Des bruits, des mouvements des ombres
Viennent habiter mes rêveries,
La légère fraîcheur d’octobre
est vivifiante, j’aurais dû me couvrir.
J’ai voulu cet isolement, ce besoin
De me parler, silencieusement,
Donner plus de sens à ces stupides recoins
De ma vie pleine de ressentiments.
Mettre en terre cette mélancolie
Que je m’efforce de chasser avec rage,
Impossible et stupide thérapie.
Mes pas sont hésitants, sans sillage,
Le gris de la rue accentue ma solitude.
Cette ambiance je la revendique
Lourde, cafardeuse, pleine d’incertitudes,
Mais, elle m’est tellement bénéfique !
Même si elle n’apporte aucune réponse.
Mes vaines interrogations empirent
Faisant place à un douloureux silence.
Il y aura encore beaucoup de soupirs.
Dans ces réflexions nocturnes,
Je n’ai d’excuse pour me consoler,
Extérioriser mes infortunes
C’est elle la coupable, mon hérédité
Dans mon corps se loge un grand cœur,
Celui d’un père, tendre sensible,
Jusqu’aux larmes, mais pour mon malheur
Doté d’une forte personnalité, inaccessible.

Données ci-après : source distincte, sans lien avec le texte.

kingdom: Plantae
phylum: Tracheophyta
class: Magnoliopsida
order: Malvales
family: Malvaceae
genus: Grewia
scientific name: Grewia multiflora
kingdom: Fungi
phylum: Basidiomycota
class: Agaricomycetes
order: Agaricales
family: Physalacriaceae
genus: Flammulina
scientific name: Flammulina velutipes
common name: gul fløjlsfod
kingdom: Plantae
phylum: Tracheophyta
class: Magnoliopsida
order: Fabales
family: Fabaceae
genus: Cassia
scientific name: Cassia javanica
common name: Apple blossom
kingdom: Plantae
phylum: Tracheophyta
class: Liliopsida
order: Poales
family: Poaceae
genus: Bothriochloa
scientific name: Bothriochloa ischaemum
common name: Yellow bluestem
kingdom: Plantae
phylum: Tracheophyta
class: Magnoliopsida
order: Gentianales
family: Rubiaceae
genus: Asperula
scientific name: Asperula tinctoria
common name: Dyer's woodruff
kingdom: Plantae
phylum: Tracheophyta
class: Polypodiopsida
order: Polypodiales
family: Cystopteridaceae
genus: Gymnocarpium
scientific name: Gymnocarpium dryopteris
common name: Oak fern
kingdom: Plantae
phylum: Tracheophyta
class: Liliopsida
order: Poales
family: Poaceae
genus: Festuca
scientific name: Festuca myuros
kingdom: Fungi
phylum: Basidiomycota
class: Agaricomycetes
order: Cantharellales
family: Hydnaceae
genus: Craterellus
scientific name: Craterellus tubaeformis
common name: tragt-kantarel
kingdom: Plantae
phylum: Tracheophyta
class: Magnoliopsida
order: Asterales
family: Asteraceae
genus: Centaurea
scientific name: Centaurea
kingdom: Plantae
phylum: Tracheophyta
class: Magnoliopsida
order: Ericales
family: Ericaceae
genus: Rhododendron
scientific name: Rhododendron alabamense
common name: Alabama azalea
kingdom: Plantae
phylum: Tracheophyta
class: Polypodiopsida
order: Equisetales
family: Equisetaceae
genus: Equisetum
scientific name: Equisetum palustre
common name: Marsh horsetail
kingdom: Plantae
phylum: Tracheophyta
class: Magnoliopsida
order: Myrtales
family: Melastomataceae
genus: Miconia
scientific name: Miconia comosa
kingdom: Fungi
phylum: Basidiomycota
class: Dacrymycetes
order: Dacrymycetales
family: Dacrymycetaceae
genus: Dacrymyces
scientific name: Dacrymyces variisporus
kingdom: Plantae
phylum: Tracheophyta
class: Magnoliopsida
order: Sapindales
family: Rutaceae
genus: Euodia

Pourquoi, les ressentis sont si compliqués
Mon pardon, n’a d’égal que ma douleur.
Mes insomnies sont ainsi expliquées
Enfin chasser les peines et les pleurs.
Mon cher père, repose en paix,
Je sais qu’il faudra m’en accoutumer,
Ton enfant ne sera jamais satisfait
Le feu s’éteint, il ne reste que la fumée.